Linear independence in $V =$ the space of functions from $\mathbb R$ to $\mathbb R$

Question

Problem 8.25 in Schaum's 3000 Solved Problems in Linear Algebra states:

Let $V$ be the vector space of functions from $\mathbb R$ into $\mathbb R$. Show that $\{ e^{2t}, t^2, t\} $ is a set of linearly independent vectors.

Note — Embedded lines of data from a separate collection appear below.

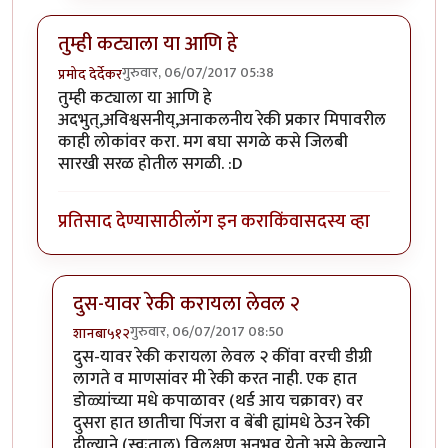
तुम्ही कट्याला या आणि हे
गुरुवार, 06/07/2017 05:38
प्रमोद देर्देकर
तुम्ही कट्याला या आणि हे
अदभुत्,अविश्वसनीय्,अनाकलनीय रेकी प्रकार मिपावरील
काही लोकांवर करा. मग बघा सगळे कसे जिलबी
सारखी सरळ होतील सगळी. :D
प्रतिसाद देण्यासाठी
लॉग इन करा
किंवा
सदस्य व्हा
दुस-यावर रेकी करायला लेवल २
गुरुवार, 06/07/2017 08:50
शानबा५१२
In reply to
तुम्ही कट्याला या आणि हे
by
प्रमोद देर्देकर
दुस-यावर रेकी करायला लेवल २ कींवा वरची डीग्री
लागते व माणसांवर मी रेकी करत नाही. एक हात
डोळ्यांच्या मधे कपाळावर (थर्ड आय चक्रावर) वर
दुसरा हात छातीचा पिंजरा व बेंबी ह्यांमधे ठेउन रेकी
दील्याने (स्वःताल) विलक्षण अनुभव येतो.असे केल्याने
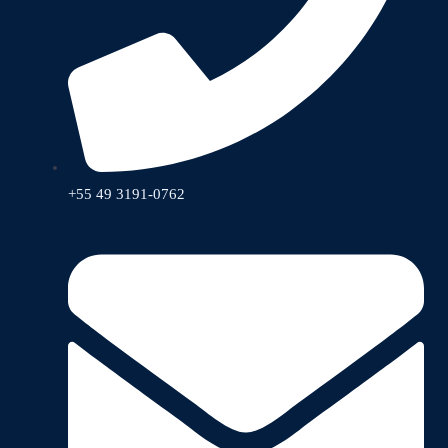
+55 49 3191-0762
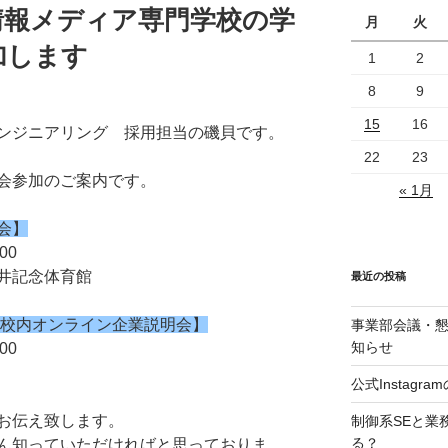
情報メディア専門学校の学
月
火
加します
1
2
8
9
15
16
ンジニアリング 採用担当の磯貝です。
22
23
会参加のご案内です。
« 1月
会】
00
井記念体育館
最近の投稿
 校内オンライン企業説明会】
事業部会議・
知らせ
00
公式Instag
お伝え致します。
制御系SEと業
る？
ん知っていただければと思っておりま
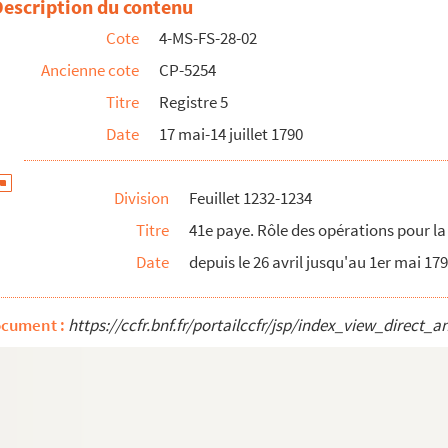
Description du contenu
 travaux publics
Cote
4-MS-FS-28-02
 la démolition de la Bastille
Ancienne cote
CP-5254
ur la feuille
Titre
Registre 5
olas du Chardonnet. Police et administration
Date
17 mai-14 juillet 1790
 la démolition de la Bastille
 la démolition de la Bastille
Division
Feuillet 1232-1234
é envoyé par les citoyens du régiment Royal pique ensemble. Copie d...
Titre
41e paye. Rôle des opérations pour la 
« à placer au 8 ou 26 mai »
Date
depuis le 26 avril jusqu'au 1er mai 17
 la démolition de la Bastille
alloy et copie d'un écrit trouvé sur un parement d'une pierre de ...
ocument :
https://ccfr.bnf.fr/portailccfr/jsp/index_view_dir
es citoyens de Paris à tous les Français
t autres pièces relative à la confédération nationale
 la démolition de la Bastille
saint Louis de la Culture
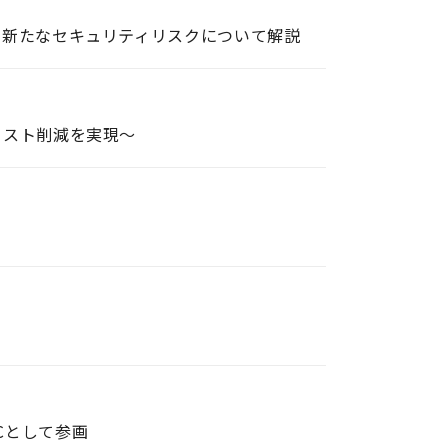
伴う新たなセキュリティリスクについて解説
コスト削減を実現～
MCとして参画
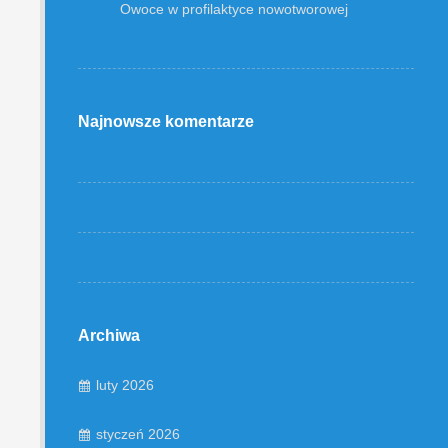
Owoce w profilaktyce nowotworowej
Najnowsze komentarze
Archiwa
luty 2026
styczeń 2026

The answer is supplied but I'm curious if my alternate proof is valid. Suppose $\alpha e^{2t} + \beta t^2 + \gamma t = 0$. When $t = 0$, this becomes $\alpha + 0 + 0 = 0$, so $\alpha = 0$. When $t = 1$ and given that $\alpha = 0$, this becomes $\beta + \gamma = 0$, so $\gamma = -\beta.$ Finally, combining all of that with the equation obtained when $t = 2$, we have $4 \beta = 2 \beta $ and thus $\beta = \gamma = 0$. Thus $ \alpha = \beta = \gamma = 0$, which means that the vectors are linearly independent. $\square$

Answer 1

Consider the subspace $C^\infty(\mathbb{R})$. Then $T=\frac{d}{dx}$ is a linear operator. $x$ is an eigenvector with $\lambda=0$, $x^2$ is a generalized eigenvector with eigenvalue $\lambda=0$ and $e^{2x}$ is an eigenvector with eigenvalue $\lambda=0$. Thus, linear independent

Answer 2

Yes, your argument is fine.

I would have used $t=-1$ for the last point, and that way you get $\beta+\gamma=0$ and $\beta-\gamma=0$.

Answer 3

The approach works just by the definition of independence. Start with the supposition that for all real number $t$ we have $\alpha e^{2t}+\beta t^{2}+\gamma t=0$ $(*)$ and then we try to see if the above assumption implies that $\alpha=\beta=\gamma=0$ in order to see the independence. Now, since for all $t$ we have $(*)$, then in particular for $t^{*}$ the equation $(*)$ have to hold and in this way you search the scalars $\alpha, \beta,\gamma$. If all the scalars they are zeros then the set must be linearly independent.

Alternatively, since we have differentiable functions then the Wronskian give $\det\begin{bmatrix}e^{2t}&t^{2}&t\\2e^{2t}&2t&1\\2^{2}e^{2t}&2&0 \end{bmatrix}=-2e^{2t}(2t^{2}-2t+1)\not=0$ for all real number $t$. Thus, the set give is linearly independent.